Document Type

Personal Letter

Keywords

Katherine Trickey; WWII

Rights Management

All rights retained by Bryant University

Abstract

[Transcription begins]

19 Sep 44

Dear Folks,

I am on C. Q. (1) tonight so have a chance to use the typewriter in the Orderly Room. I am so sleepy however that I cannot do a very good job of writing I’m afraid.

You must have had a really nice week-end, Mother and Dad, I thought of you often. I have wondered this week whether or not the hurricane hit the camp or if it did any damage there.

Wasn’t it nice to see Lora. I had noticed her name several times in the papers and wondered why she was home so much.

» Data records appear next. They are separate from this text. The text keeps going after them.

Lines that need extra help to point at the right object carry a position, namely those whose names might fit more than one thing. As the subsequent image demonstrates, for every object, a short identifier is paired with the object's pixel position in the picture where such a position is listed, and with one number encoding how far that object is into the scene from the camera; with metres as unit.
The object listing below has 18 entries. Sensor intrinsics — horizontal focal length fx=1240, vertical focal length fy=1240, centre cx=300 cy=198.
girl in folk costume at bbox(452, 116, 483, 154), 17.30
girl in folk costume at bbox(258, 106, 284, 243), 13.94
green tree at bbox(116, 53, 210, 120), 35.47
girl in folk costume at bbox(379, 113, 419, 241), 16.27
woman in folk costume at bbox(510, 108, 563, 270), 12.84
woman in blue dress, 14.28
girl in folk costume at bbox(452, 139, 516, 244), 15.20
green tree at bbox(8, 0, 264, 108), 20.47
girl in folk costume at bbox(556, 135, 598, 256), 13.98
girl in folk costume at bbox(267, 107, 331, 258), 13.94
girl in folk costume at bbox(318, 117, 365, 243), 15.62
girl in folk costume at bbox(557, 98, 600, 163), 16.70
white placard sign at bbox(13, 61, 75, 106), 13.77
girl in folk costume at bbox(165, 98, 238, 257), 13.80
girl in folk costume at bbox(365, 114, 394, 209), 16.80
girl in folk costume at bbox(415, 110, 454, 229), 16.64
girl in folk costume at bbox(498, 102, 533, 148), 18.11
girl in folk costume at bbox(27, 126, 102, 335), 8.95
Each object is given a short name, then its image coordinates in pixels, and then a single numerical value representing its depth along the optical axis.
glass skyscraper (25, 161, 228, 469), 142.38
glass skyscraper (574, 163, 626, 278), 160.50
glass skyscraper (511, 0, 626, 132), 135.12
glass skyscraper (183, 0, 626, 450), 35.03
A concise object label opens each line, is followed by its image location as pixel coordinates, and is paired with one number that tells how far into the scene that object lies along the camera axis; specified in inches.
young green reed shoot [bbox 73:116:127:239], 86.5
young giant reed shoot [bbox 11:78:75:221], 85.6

I had a quiet but nice week-end. I went in to Macon by myself Sat evening to do a little shopping and then went to the show. I saw “Ladies Courageous” or “Courageous Ladies” whichever it was; the story of the WAFs. Pretty good. Then Sunday I woke up fairly early and couldn’t seem to go back to sleep so I got up and did my washing and ironing before 9 o”clock; then Kerner and I went to Macon and rode out to the city park and walked around there for about an hour; then went to church at the Presbyterian Church and had dinner at the New Yorker; went to the movies “Tender Comrade” with Ginger Rogers in the afternoon. She was on C. Q. at 6 so we had to come home then.

I just hung around the barracks in the evening. We have several new girls and we have been getting acquainted with them. One of them is an older woman who was born and brought up in England and was working there during the last war. She has lived also in South Africa and in India. As you can imagine she has many interesting things to tell us.

20 Sep. noon

Will mail this now and write again, tonight or tomorrow Hastily

Kay

(1) C. Q. is Charge of Quarters She would have been sitting at a desk at the entrance of the barracks to monitor the comings and goings.